┏━━

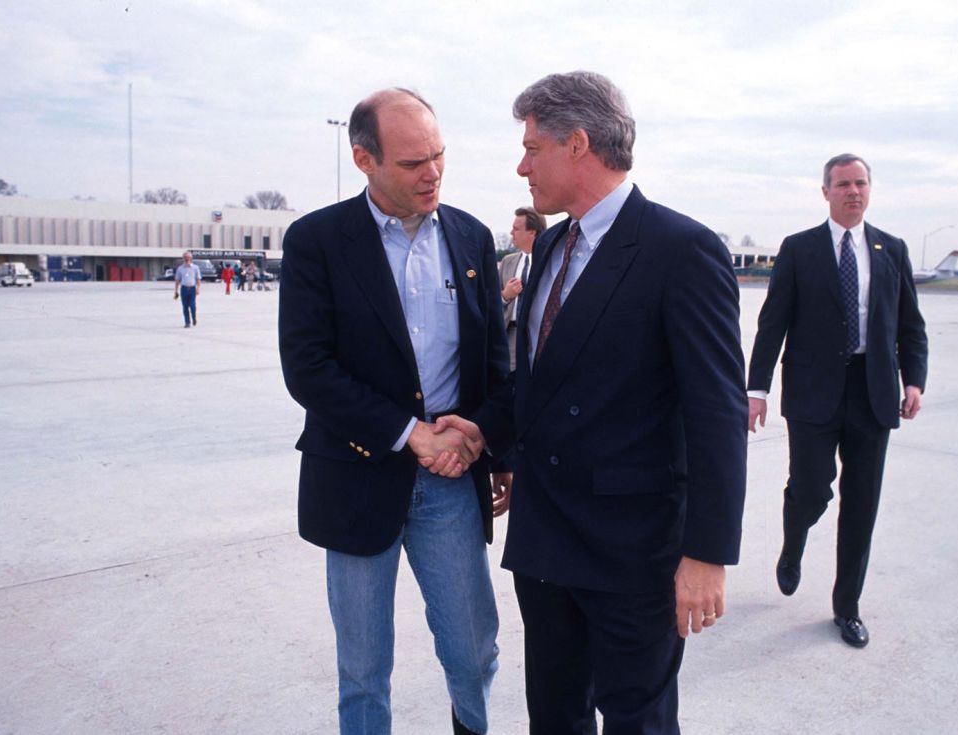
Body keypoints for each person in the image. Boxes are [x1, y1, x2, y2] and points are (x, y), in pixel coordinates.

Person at [472, 71, 746, 733]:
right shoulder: (553, 248)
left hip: (631, 551)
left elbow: (718, 415)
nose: (521, 164)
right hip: (545, 541)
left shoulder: (681, 250)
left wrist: (707, 553)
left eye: (532, 147)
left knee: (636, 719)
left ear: (578, 144)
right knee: (555, 716)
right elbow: (537, 384)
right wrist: (481, 433)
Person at [277, 88, 512, 735]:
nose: (432, 172)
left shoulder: (470, 237)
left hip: (448, 482)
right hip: (356, 477)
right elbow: (309, 368)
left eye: (438, 155)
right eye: (412, 163)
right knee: (362, 668)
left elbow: (496, 362)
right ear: (363, 159)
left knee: (474, 649)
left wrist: (492, 444)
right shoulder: (317, 242)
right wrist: (409, 433)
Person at [746, 153, 928, 648]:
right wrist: (756, 390)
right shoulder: (799, 248)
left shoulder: (891, 249)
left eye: (861, 183)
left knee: (862, 504)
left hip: (873, 393)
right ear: (825, 192)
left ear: (870, 190)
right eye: (843, 184)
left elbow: (910, 324)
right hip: (812, 393)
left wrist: (914, 380)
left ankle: (846, 607)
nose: (853, 191)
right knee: (811, 488)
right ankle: (793, 542)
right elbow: (772, 323)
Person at [498, 206, 546, 371]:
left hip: (538, 336)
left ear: (532, 232)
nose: (511, 233)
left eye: (516, 229)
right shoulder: (507, 261)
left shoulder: (550, 260)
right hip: (510, 334)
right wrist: (505, 295)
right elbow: (489, 300)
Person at [173, 251, 201, 327]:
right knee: (185, 306)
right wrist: (176, 291)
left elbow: (198, 279)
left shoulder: (195, 268)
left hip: (192, 289)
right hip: (184, 289)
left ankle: (194, 317)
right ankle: (187, 322)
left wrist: (198, 288)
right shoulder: (180, 268)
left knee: (192, 305)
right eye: (185, 257)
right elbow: (177, 280)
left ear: (191, 258)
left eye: (188, 257)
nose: (187, 259)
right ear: (183, 258)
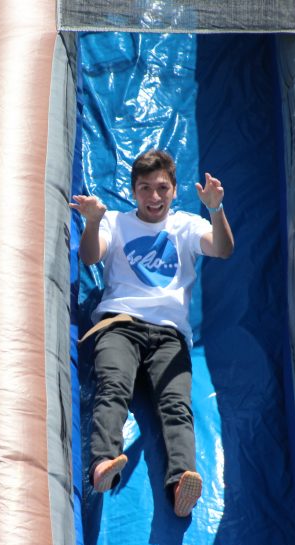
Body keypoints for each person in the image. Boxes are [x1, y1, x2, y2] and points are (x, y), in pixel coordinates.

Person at [71, 149, 234, 517]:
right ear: (133, 191)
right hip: (120, 325)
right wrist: (94, 221)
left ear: (175, 190)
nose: (154, 196)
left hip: (169, 334)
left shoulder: (187, 225)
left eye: (162, 187)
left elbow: (223, 250)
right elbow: (90, 257)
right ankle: (102, 464)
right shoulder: (116, 221)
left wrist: (216, 209)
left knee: (176, 406)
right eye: (145, 188)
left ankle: (181, 483)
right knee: (112, 388)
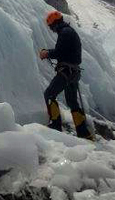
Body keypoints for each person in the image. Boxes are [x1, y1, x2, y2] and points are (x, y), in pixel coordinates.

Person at [39, 10, 94, 140]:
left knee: (49, 94)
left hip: (66, 71)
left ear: (54, 24)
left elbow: (60, 52)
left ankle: (55, 125)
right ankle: (83, 133)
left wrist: (47, 53)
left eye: (51, 27)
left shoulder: (65, 33)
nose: (52, 30)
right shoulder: (69, 31)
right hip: (73, 72)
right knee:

┗━━

## Work to complete:
Starting at the first line of the records above, set down each line exactly through the one that holds "left eye: (516, 229)". Omit pictures.

## Response for this exercise:
Body keypoints for each person in the image. Boxes are [x1, y1, x2, y2] and points are (x, y), in pixel coordinates.

Person at [472, 71, 746, 733]:
right shoulder: (553, 248)
left hip: (631, 551)
left elbow: (718, 415)
nose: (521, 164)
right hip: (545, 541)
left shoulder: (681, 250)
left wrist: (707, 553)
left eye: (532, 147)
left knee: (636, 719)
left ear: (578, 144)
right knee: (555, 716)
right elbow: (537, 384)
right wrist: (481, 433)
Person at [277, 88, 512, 735]:
nose: (432, 172)
left shoulder: (470, 237)
left hip: (448, 482)
right hip: (356, 477)
right elbow: (309, 368)
left eye: (438, 155)
right eye: (412, 163)
right knee: (362, 668)
left elbow: (496, 362)
right ear: (363, 159)
left knee: (474, 649)
left wrist: (492, 444)
right shoulder: (317, 242)
right wrist: (409, 433)
Person at [746, 153, 928, 648]:
right wrist: (756, 390)
right shoulder: (799, 248)
left shoulder: (891, 249)
left eye: (861, 183)
left knee: (862, 504)
left hip: (873, 393)
right ear: (825, 192)
left ear: (870, 190)
right eye: (843, 184)
left elbow: (910, 324)
right hip: (812, 393)
left wrist: (914, 380)
left ankle: (846, 607)
nose: (853, 191)
right knee: (811, 488)
right ankle: (793, 542)
right elbow: (772, 323)
Person at [498, 206, 546, 371]:
left hip: (538, 336)
left ear: (532, 232)
nose: (511, 233)
left eye: (516, 229)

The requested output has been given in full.